==== Records for the task ====

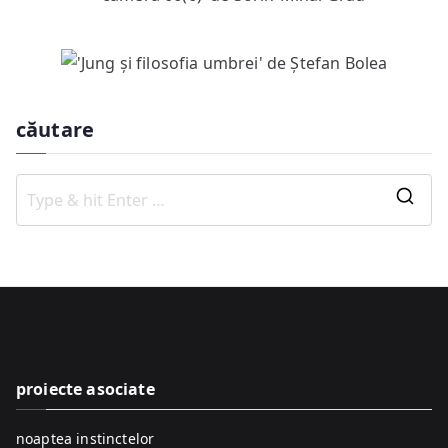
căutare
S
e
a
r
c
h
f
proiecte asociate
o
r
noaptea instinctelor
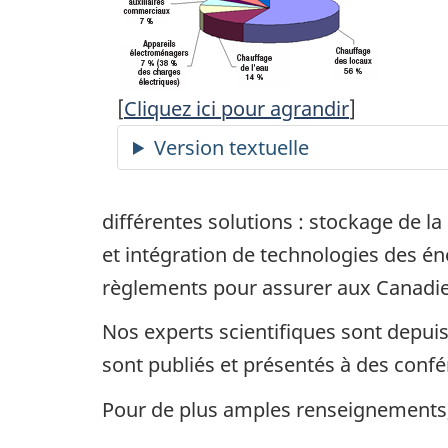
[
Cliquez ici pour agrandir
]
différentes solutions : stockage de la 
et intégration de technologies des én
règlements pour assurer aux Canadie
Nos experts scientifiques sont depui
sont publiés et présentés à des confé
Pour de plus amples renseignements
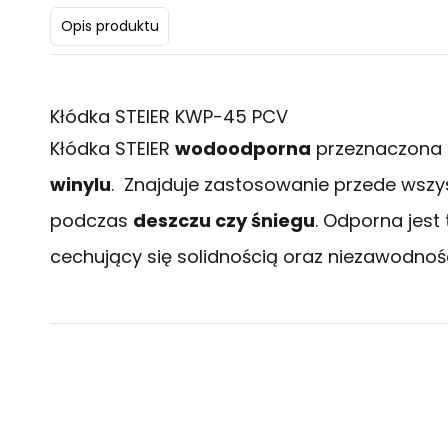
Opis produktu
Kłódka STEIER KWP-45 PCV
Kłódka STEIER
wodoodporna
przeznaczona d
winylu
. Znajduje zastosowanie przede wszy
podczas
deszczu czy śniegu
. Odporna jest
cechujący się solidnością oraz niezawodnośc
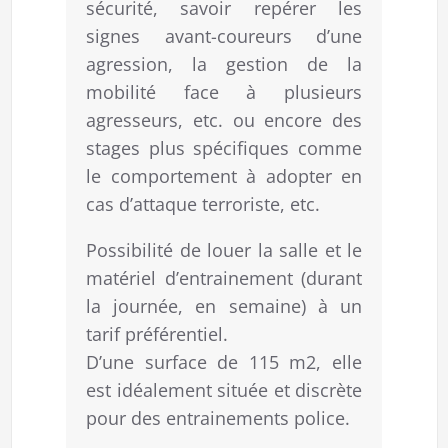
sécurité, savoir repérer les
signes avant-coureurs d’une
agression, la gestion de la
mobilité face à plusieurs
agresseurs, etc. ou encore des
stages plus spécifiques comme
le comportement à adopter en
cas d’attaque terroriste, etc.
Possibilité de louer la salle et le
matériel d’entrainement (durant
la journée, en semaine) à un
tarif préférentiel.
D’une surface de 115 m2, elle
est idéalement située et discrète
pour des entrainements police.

====
==== Records for the task ====

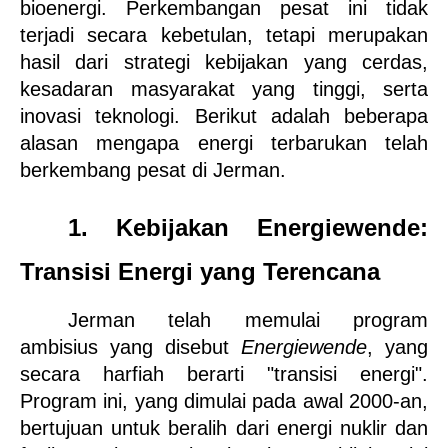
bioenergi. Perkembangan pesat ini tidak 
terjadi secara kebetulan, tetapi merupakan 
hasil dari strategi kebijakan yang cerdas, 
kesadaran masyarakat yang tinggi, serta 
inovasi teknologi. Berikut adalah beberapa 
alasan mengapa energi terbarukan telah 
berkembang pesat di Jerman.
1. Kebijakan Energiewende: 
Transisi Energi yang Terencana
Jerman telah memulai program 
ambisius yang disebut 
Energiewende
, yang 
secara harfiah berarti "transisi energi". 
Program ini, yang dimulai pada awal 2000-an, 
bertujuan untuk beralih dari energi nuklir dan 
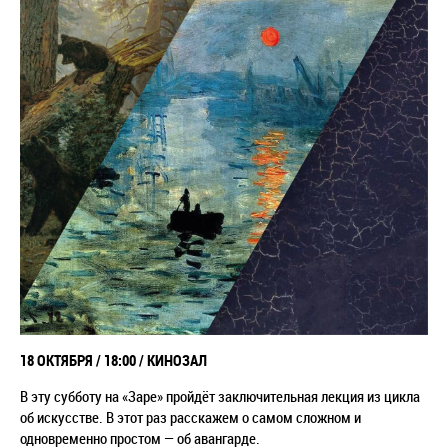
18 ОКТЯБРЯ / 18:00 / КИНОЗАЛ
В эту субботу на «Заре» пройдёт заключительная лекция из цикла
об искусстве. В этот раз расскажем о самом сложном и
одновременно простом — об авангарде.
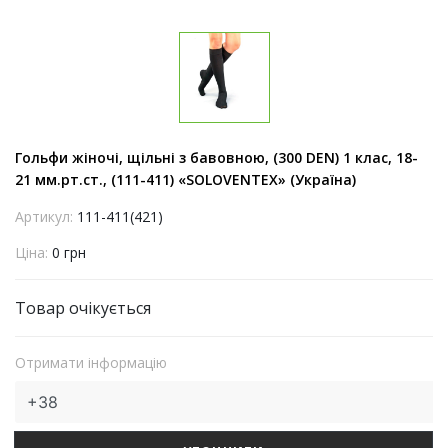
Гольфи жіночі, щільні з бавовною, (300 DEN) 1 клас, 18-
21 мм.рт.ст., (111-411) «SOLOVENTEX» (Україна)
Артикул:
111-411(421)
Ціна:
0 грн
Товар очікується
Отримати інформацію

====

● Problem description: Scan the records above and show every line in which the word "secara" occurs.

● Result below:
terjadi secara kebetulan, tetapi merupakan 
secara harfiah berarti "transisi energi". 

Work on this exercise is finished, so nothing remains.